Gene entscheidend beteiligt
Der Begriff Autismus umfasst eine ganze Gruppe von Erkrankungen. Sie werden ganz wesentlich durch genetische Faktoren verursacht, wie Forscher bereits vor Jahren durch Studien an eineiigen Zwillingen nachgewiesen haben: Leidet einer der beiden Zwillinge an Autismus, dann erkrankt der zweite Zwilling mit einer Wahrscheinlichkeit von fast 90 Prozent ebenfalls an einer autistischen Störung.
Darüber hinaus zeigen neueste Erkenntnisse, dass Autismus in etwa ein bis drei Prozent aller Fälle – ähnlich wie die Mukoviszidose – sogar durch die Mutation eines einzigen Gens hervorgerufen werden kann. „Bei den meisten dieser monogen erblichen, nicht-syndromalen Autismus-Formen ist das Neuroligin-4-Gen mutiert“, erklärt Nils Brose vom Max-Planck-Institut für experimentelle Medizin in Göttingen. Dieses Gen ist für die Produktion eines Proteins verantwortlich, das die Signalübertragung zwischen Nervenzellen reguliert.
Zusammen mit der Neurologin und Psychiaterin Hannelore Ehrenreich aus der Division Klinische Neurowissenschaften am Göttinger Max-Planck-Institut und der Verhaltensforscherin Julia Fischer vom Deutschen Primatenzentrum in Göttingen hat der Neurobiologe eigens erzeugte genetisch veränderte Mäuse untersucht. Sie besitzen – genau wie die entsprechenden Autismus-Patienten – kein funktionierendes Neuroligin-4-Gen mehr.
Mäuse mit Autismussymptomen
Vollkommen überrascht zeigten sich die Forscher vom Verhalten dieser Mäuse, das in bestimmten Bereichen deutlich an Autismus erinnert: „Im Gegensatz zu ihren normalen Geschwistern zeigen Mäuse mit einer Neuroligin-4-Mutation kein besonderes Interesse für ihre Artgenossen. Und was noch interessanter ist: Sie kommunizieren weniger mit anderen Mäusen“, sagt Brose. Normale Mäuse tauschen sich mittels Ultraschall-Rufen untereinander aus, etwa wenn ein Männchen auf ein brünstiges Weibchen trifft. Diese Art der Kommunikation ist bei Neuroligin-4-mutanten Mäusen erheblich gestört.

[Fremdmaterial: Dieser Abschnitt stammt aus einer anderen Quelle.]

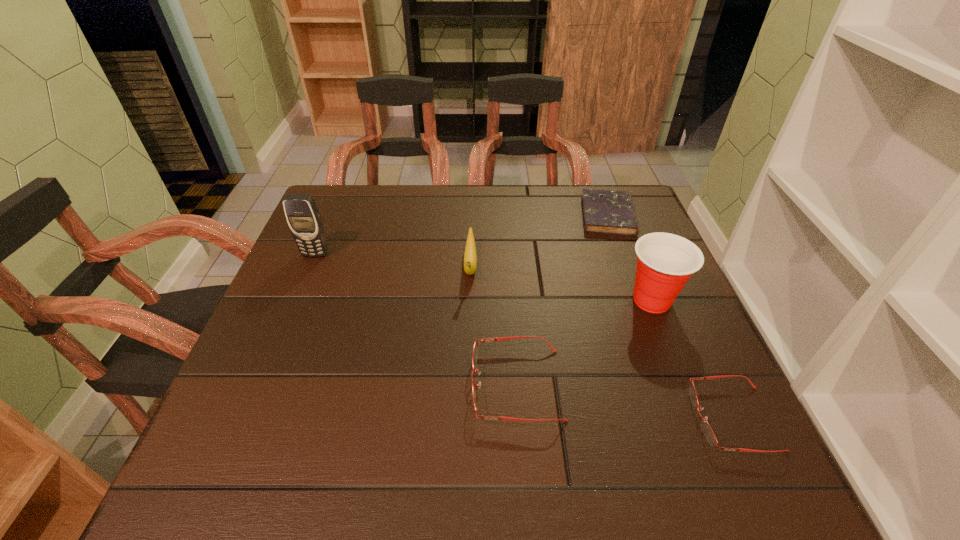
This screenshot has width=960, height=540. Find the location of `vacant space at the right edge of the desktop`. vacant space at the right edge of the desktop is located at coordinates (630, 313).

Find the location of a particular element. The image size is (960, 540). free space at the far left corner of the desktop is located at coordinates (331, 195).

Where is `vacant region at the near right corner of the desktop`? The image size is (960, 540). vacant region at the near right corner of the desktop is located at coordinates (699, 432).

This screenshot has width=960, height=540. Identify the location of free space between the tallest object and the left spectacles. click(416, 319).

The width and height of the screenshot is (960, 540). I want to click on vacant space that is in between the left spectacles and the cup, so click(585, 342).

The image size is (960, 540). Find the location of `vacant space in between the shorter spectacles and the left spectacles`. vacant space in between the shorter spectacles and the left spectacles is located at coordinates coord(625,401).

You are a GUI agent. You are given a task and a screenshot of the screen. Output one action in this format:
    pyautogui.click(x=<x>, y=<y>)
    Task: Click on the empty space that is in between the leftmost object and the fourth shortest object
    The image size is (960, 540).
    Given the screenshot: What is the action you would take?
    pyautogui.click(x=393, y=260)

Find the location of `free space between the fifth tallest object and the fourth shortest object`. free space between the fifth tallest object and the fourth shortest object is located at coordinates (602, 342).

This screenshot has width=960, height=540. What are the coordinates of `vacant point located between the left spectacles and the second tallest object` in the screenshot? It's located at (585, 342).

Locate an element on the screen. vacant area between the taller spectacles and the second tallest object is located at coordinates (585, 342).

Weil diese Mäuse keine anderen Verhaltensauffälligkeiten zeigen, glauben die Göttinger Forscher, dass ihr Tiermodell auf ideale Weise für die Autismus-Forschung geeignet ist. „In gewisser Weise kopieren unsere Mäuse die Leitsymptome von Autismus beim Menschen. Was die Selektivität der mit Autismus vergleichbaren Verhaltensänderungen angeht, gibt es aus unserer Sicht derzeit kein besseres Tiermodell für Autismus als unsere Mäuse“, meint Brose. Ob dieses Tiermodell zur Entwicklung neuer Diagnose- und Therapieverfahren dienen kann, sollen weitere Studien zeigen.